» Text block:
— BEGIN —

State v. Purdy

Ohio Court of Appeals
State v. Purdy, 2016 Ohio 1302 (2016)
Cannon

State v. Purdy

Opinion

[Cite as State v. Purdy,

2016-Ohio-1302

.]

IN THE COURT OF APPEALS

ELEVENTH APPELLATE DISTRICT

LAKE COUNTY, OHIO

STATE OF OHIO, : OPINION

Plaintiff-Appellee, : CASE NO. 2015-L-054 - vs - :

SAMUEL PURDY, :

Defendant-Appellant. :

Criminal Appeal from the Lake County Court of Common Pleas. Case No. 14 CR 000312.

Judgment: Affirmed.

Charles E. Coulson, Lake County Prosecutor, and Karen A. Sheppert, Assistant Prosecutor, Lake County Administration Building, 105 Main Street, P.O. Box 490, Painesville, OH 44077 (For Plaintiff-Appellee).

Charles R. Grieshammer, Lake County Public Defender, and Vanessa R. Clapp, Assistant Public Defender, 125 East Erie Street, Painesville, OH 44077 (For Defendant-Appellant).

TIMOTHY P. CANNON, J.

{¶1} Appellant, Samuel Purdy, appeals from the judgment of the Lake County

Court of Common Pleas, following a jury trial, convicting and sentencing him for

Operating a Vehicle Under the Influence of Alcohol, Aggravated Vehicular Assault, and

Failure to Stop After a Non-Public Road Accident. For the following reasons, we affirm

the judgment of the trial court. {¶2} This case arises from an accident that occurred around 2:00 a.m. on

March 1, 2014. The following facts were presented at trial. After drinking a large

number of alcoholic beverages, appellant was driven by Zaid Alsaifi to Ashley

Prelesnik’s apartment complex in Concord, Ohio. Ashley was also in the vehicle, along

with her boyfriend, Jimmy Muntain. Zaid was driving Jimmy’s car. Another friend,

Kristofer Champion, followed them in his vehicle. They had all been attending the

birthday party of a friend, Daniel Watts, at Panini’s restaurant. Zaid made an audio

recording of the group on his cell phone, which included nearly five minutes of the drive

and activity in the parking lot at Ashley’s apartment.

— END —

» Exercise tasks:
**1.** From the court opinion, print the passage starting with "STATE OF OHIO, : OPINION" and going on through "44077 (For Plaintiff-Appellee).", copying it word for word.
**2.** Using the court opinion, decide whether each statement agrees with it, answering yes or no and quoting the deciding words: (a) Zaid was driving his own car; (b) the accident occurred around 2:00 a.m. on March 1, 2014; (c) Zaid's recording covered about ten minutes of the drive.

» Extracted material:
— BEGIN —

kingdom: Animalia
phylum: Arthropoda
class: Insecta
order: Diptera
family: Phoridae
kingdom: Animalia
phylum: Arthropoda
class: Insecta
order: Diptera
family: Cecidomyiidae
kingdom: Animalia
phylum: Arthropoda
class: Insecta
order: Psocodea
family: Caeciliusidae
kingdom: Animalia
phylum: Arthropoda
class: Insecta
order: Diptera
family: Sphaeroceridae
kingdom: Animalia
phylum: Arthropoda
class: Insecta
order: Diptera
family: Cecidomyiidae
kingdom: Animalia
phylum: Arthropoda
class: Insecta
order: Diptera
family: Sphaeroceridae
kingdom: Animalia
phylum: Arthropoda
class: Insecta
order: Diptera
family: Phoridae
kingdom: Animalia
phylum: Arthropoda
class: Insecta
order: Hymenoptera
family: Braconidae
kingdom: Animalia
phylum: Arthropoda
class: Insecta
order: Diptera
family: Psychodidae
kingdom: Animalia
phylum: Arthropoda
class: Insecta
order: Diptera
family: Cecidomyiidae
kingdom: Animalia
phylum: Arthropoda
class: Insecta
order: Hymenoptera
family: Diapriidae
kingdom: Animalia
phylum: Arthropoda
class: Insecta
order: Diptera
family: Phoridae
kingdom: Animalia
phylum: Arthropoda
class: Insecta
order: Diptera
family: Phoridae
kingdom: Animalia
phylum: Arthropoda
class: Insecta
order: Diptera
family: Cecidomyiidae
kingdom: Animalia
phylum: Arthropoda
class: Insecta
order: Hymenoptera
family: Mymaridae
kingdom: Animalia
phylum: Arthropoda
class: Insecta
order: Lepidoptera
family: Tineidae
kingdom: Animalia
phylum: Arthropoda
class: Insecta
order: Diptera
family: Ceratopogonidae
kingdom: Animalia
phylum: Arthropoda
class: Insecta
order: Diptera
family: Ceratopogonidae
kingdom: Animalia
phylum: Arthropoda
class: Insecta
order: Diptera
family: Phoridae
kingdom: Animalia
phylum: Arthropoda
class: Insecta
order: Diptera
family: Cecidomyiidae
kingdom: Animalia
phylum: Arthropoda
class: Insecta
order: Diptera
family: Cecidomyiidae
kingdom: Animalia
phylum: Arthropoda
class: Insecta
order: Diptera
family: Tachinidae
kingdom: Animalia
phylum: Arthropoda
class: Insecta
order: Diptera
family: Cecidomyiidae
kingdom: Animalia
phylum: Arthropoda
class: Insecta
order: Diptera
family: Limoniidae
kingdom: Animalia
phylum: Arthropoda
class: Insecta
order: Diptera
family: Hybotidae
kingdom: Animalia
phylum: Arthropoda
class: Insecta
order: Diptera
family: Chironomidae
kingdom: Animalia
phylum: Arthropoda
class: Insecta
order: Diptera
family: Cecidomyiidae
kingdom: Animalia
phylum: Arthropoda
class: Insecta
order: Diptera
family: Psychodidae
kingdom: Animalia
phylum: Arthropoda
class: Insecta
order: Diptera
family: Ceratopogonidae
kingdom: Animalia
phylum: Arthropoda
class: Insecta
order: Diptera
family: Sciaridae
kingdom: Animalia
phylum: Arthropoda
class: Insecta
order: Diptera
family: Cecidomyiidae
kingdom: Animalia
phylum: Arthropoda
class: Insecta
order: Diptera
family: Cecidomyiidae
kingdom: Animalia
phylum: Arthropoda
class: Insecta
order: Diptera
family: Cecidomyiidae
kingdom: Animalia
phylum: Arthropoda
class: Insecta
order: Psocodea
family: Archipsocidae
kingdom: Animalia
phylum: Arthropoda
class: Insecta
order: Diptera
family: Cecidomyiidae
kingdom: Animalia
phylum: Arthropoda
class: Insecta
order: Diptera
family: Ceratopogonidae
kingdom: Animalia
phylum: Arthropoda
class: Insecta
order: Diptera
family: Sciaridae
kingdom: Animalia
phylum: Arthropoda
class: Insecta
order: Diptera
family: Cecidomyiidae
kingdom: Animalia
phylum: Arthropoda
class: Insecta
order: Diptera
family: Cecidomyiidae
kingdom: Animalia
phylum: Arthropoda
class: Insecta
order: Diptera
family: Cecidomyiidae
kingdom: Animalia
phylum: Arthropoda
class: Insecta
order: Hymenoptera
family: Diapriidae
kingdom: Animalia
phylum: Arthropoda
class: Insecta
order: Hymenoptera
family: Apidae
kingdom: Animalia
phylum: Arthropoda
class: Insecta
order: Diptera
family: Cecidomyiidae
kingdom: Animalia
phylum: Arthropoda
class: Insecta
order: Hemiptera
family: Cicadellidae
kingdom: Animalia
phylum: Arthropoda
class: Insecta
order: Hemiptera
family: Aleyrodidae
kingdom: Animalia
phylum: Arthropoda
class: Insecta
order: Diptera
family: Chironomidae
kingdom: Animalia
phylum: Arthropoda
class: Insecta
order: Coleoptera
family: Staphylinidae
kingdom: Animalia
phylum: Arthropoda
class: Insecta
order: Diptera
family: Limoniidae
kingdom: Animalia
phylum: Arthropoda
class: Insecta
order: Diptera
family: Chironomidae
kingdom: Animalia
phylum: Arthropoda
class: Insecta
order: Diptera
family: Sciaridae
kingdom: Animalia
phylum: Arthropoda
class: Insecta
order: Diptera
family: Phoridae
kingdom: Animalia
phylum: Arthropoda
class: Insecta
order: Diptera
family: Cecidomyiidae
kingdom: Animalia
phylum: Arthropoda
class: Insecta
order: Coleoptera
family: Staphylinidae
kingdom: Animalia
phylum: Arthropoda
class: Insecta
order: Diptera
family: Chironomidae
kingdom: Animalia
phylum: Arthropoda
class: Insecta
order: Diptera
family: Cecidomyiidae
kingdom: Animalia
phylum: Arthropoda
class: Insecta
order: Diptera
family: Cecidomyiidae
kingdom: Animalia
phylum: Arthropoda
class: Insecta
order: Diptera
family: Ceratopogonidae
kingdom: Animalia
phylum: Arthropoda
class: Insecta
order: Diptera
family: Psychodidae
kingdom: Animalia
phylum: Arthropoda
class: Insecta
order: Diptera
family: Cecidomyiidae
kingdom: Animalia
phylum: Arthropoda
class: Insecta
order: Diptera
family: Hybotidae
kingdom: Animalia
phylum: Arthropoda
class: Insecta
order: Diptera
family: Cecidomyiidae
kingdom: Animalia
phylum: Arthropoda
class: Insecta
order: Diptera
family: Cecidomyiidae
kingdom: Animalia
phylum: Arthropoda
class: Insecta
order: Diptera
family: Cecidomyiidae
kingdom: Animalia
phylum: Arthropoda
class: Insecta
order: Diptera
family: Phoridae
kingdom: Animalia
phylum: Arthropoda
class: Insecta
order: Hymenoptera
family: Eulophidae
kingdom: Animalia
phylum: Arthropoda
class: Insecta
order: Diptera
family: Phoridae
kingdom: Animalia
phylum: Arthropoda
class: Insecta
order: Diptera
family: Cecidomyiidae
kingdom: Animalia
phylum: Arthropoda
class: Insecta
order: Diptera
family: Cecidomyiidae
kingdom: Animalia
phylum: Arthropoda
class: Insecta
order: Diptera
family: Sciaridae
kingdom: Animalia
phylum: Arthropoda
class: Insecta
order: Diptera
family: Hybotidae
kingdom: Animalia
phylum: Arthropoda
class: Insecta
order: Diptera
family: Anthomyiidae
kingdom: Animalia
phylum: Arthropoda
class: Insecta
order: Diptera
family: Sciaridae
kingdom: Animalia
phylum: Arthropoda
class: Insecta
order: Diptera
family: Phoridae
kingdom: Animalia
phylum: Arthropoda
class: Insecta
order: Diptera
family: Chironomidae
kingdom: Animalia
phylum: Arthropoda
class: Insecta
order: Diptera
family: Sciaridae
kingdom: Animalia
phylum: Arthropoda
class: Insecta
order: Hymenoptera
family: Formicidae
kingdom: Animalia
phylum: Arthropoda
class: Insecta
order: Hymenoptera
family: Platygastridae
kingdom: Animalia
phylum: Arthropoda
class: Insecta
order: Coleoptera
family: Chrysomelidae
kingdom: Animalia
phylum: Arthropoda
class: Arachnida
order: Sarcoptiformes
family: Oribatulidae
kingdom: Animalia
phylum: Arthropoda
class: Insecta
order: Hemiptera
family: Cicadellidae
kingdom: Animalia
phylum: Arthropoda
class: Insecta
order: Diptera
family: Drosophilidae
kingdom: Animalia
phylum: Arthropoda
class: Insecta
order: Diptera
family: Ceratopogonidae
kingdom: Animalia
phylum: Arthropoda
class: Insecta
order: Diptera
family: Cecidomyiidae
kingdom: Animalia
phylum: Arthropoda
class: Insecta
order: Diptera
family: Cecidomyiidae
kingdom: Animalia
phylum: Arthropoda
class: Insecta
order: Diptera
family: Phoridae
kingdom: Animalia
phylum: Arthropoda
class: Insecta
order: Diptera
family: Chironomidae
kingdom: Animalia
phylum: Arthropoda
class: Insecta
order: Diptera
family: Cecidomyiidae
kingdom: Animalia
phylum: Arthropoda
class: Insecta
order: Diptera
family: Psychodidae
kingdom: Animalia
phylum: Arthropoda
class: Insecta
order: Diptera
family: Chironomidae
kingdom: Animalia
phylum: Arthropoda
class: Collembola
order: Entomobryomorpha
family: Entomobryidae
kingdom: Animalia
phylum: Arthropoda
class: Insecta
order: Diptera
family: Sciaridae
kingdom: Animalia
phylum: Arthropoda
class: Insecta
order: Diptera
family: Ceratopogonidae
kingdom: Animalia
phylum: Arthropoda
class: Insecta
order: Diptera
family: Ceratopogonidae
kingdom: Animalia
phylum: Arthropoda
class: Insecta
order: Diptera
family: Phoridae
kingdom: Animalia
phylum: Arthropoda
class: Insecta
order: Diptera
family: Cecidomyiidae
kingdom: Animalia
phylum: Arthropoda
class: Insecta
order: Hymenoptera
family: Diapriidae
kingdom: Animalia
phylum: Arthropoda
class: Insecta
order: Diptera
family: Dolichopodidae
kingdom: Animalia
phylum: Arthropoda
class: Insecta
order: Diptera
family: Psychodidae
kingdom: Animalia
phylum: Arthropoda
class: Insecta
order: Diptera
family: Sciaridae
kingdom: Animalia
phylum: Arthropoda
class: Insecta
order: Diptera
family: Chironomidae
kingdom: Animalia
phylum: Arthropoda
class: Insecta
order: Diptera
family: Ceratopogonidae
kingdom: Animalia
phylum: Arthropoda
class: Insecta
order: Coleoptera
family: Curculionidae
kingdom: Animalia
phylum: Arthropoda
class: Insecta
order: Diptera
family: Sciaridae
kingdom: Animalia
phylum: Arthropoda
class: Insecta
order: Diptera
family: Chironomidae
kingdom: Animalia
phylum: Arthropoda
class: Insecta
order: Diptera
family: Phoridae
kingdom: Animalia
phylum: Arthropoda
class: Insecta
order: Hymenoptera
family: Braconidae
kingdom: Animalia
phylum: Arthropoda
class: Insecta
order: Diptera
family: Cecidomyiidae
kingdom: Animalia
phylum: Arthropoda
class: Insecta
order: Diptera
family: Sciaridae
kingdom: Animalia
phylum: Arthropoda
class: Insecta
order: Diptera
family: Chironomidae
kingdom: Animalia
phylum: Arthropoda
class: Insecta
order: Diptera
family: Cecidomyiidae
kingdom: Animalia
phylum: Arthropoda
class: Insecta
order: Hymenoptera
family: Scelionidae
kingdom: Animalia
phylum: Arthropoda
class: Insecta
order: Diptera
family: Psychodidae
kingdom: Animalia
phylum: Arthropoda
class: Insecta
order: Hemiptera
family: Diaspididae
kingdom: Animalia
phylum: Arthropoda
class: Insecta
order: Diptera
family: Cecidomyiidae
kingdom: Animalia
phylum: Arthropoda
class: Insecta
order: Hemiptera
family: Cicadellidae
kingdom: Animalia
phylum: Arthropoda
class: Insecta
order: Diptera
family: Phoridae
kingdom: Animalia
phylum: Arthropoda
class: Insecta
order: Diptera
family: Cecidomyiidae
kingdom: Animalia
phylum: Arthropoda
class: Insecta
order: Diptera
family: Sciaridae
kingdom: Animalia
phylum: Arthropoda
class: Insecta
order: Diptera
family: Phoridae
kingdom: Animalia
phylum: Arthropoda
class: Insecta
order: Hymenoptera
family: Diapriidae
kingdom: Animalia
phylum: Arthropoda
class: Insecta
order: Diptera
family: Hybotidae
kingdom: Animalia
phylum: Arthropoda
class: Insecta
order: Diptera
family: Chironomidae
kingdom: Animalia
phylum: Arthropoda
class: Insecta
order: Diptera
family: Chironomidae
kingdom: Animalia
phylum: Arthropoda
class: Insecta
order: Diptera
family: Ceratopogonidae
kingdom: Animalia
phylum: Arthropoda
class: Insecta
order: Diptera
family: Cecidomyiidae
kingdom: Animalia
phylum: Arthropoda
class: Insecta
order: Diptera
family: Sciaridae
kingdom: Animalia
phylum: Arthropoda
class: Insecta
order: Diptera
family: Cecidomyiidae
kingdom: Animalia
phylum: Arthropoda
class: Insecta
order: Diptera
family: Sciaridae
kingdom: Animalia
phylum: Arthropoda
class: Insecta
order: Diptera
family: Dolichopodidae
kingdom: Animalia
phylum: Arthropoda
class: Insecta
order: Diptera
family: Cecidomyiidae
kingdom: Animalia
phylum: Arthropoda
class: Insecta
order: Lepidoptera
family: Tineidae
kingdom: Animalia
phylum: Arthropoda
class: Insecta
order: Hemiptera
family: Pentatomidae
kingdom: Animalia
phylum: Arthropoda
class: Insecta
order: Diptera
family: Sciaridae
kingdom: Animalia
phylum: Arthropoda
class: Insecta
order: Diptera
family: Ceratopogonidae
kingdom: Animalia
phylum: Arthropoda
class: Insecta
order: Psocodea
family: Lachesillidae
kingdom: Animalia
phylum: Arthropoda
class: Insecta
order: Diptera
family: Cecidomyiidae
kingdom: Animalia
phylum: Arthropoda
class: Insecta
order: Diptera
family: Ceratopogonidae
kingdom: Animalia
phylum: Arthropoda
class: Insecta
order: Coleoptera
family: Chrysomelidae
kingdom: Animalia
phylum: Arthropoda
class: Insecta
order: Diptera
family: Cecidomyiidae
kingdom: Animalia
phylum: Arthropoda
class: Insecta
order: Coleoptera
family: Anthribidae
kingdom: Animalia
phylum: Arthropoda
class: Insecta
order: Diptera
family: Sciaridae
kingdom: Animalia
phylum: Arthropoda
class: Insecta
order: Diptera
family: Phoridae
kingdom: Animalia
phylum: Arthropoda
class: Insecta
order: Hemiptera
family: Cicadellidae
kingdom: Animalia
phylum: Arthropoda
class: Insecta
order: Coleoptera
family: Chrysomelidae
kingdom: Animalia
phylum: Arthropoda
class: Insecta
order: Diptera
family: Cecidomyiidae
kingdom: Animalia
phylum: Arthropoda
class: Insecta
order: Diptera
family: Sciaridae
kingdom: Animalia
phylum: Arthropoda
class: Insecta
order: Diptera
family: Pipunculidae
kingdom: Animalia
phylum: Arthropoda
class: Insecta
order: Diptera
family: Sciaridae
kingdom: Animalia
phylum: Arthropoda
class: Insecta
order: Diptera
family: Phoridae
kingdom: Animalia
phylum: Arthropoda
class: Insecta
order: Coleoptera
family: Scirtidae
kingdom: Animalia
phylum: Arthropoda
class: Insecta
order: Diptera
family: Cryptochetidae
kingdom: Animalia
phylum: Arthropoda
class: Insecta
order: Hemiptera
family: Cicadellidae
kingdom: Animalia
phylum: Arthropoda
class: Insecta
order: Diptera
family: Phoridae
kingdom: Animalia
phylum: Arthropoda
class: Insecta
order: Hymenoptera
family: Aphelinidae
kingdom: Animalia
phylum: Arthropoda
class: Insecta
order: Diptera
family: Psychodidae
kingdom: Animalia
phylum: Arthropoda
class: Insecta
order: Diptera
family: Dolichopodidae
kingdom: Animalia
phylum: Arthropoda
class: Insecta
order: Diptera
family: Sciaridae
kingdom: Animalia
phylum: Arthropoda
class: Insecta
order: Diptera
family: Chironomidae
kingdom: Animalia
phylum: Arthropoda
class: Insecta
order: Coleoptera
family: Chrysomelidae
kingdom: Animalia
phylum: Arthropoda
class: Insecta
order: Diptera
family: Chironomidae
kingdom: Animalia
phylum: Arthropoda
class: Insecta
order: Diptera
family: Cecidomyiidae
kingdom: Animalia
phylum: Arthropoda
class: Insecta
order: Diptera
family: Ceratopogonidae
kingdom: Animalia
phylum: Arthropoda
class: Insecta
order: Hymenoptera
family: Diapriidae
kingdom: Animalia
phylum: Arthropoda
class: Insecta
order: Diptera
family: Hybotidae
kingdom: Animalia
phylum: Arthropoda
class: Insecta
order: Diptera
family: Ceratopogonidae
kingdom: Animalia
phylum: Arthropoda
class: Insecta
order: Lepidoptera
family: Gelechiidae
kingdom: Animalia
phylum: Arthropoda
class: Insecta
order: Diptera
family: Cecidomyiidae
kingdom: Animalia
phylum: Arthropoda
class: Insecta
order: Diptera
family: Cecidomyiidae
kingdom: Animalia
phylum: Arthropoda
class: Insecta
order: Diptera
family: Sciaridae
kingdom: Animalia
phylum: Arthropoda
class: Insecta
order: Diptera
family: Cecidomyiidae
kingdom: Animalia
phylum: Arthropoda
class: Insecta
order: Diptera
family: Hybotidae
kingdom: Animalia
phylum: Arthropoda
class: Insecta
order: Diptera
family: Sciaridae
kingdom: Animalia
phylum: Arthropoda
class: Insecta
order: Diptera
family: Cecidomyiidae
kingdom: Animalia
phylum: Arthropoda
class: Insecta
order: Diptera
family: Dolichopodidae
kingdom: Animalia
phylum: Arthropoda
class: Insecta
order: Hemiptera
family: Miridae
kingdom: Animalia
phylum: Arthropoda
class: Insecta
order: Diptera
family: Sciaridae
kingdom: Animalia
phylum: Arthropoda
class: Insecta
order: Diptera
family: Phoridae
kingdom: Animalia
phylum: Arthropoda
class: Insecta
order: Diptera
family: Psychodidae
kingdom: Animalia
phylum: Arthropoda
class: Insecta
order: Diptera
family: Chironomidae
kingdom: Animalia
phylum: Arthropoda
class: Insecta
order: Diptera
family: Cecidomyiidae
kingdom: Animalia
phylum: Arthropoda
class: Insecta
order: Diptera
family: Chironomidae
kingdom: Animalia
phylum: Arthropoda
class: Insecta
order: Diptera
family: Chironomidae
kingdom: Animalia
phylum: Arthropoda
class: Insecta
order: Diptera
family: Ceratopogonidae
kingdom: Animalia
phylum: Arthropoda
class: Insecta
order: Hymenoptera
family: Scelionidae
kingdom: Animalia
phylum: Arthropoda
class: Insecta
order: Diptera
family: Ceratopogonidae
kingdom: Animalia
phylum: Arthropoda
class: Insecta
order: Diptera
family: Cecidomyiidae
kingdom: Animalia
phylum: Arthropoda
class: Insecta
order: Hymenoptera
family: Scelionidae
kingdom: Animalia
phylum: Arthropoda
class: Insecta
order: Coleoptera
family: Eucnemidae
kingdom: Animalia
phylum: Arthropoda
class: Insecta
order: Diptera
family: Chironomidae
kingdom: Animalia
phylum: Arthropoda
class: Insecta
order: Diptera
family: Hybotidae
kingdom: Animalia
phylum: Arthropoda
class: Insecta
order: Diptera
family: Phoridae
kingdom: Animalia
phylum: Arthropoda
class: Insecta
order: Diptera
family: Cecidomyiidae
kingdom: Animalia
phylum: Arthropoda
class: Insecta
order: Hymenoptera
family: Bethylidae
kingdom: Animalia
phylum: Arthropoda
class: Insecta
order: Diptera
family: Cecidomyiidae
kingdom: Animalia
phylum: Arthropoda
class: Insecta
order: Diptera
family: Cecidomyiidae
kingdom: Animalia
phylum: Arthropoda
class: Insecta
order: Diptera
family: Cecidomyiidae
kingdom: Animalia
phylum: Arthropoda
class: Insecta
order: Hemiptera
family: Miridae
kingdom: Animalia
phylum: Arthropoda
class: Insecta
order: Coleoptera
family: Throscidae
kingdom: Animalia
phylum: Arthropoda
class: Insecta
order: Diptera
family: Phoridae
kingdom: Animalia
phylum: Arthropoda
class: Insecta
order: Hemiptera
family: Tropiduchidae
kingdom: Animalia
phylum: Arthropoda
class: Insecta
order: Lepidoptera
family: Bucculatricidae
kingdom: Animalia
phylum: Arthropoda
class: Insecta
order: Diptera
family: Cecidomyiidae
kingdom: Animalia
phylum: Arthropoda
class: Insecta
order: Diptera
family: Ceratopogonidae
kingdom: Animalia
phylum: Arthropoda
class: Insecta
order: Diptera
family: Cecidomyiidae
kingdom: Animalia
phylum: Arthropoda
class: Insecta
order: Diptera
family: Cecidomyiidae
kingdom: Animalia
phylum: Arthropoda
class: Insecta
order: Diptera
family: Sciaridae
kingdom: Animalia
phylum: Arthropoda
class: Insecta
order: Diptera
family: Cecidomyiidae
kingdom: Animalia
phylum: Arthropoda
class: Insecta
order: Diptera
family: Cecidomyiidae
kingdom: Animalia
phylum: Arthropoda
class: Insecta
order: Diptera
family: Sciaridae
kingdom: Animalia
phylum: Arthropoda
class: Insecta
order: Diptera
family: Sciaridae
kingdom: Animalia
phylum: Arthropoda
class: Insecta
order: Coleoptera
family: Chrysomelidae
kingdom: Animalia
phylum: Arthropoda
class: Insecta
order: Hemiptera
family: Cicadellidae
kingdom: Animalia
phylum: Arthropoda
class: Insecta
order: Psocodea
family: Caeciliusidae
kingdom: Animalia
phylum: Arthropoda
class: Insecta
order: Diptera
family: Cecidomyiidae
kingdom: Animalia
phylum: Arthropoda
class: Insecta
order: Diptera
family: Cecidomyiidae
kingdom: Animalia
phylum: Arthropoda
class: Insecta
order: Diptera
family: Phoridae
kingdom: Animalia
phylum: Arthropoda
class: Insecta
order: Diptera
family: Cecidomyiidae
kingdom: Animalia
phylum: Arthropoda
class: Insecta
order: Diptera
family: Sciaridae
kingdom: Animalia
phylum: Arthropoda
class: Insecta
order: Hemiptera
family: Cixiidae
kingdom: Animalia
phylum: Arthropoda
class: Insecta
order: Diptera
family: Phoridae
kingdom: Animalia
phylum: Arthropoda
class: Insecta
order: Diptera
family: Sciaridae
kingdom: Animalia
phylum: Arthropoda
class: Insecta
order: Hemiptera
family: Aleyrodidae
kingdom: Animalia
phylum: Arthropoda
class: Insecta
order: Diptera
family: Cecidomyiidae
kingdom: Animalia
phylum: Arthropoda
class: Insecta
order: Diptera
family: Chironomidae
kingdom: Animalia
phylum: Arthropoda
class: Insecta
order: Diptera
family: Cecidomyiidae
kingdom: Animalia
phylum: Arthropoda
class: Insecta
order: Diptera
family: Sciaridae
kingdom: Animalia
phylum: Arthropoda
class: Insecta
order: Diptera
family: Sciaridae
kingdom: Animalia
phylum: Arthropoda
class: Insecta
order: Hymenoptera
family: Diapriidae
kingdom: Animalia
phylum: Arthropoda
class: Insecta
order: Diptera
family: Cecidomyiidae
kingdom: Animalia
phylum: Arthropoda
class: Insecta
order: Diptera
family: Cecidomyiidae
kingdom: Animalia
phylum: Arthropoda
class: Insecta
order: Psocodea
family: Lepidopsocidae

— END —

» Correct answers:
**1.**
STATE OF OHIO, : OPINION

Plaintiff-Appellee, : CASE NO. 2015-L-054 - vs - :

SAMUEL PURDY, :

Defendant-Appellant. :

Criminal Appeal from the Lake County Court of Common Pleas. Case No. 14 CR 000312.

Judgment: Affirmed.

Charles E. Coulson, Lake County Prosecutor, and Karen A. Sheppert, Assistant Prosecutor, Lake County Administration Building, 105 Main Street, P.O. Box 490, Painesville, OH 44077 (For Plaintiff-Appellee).

**2.**
(a) No: "Zaid was driving Jimmy’s car."
(b) Yes: "This case arises from an accident that occurred around 2:00 a.m. on March 1, 2014."
(c) No: "which included nearly five minutes of the drive"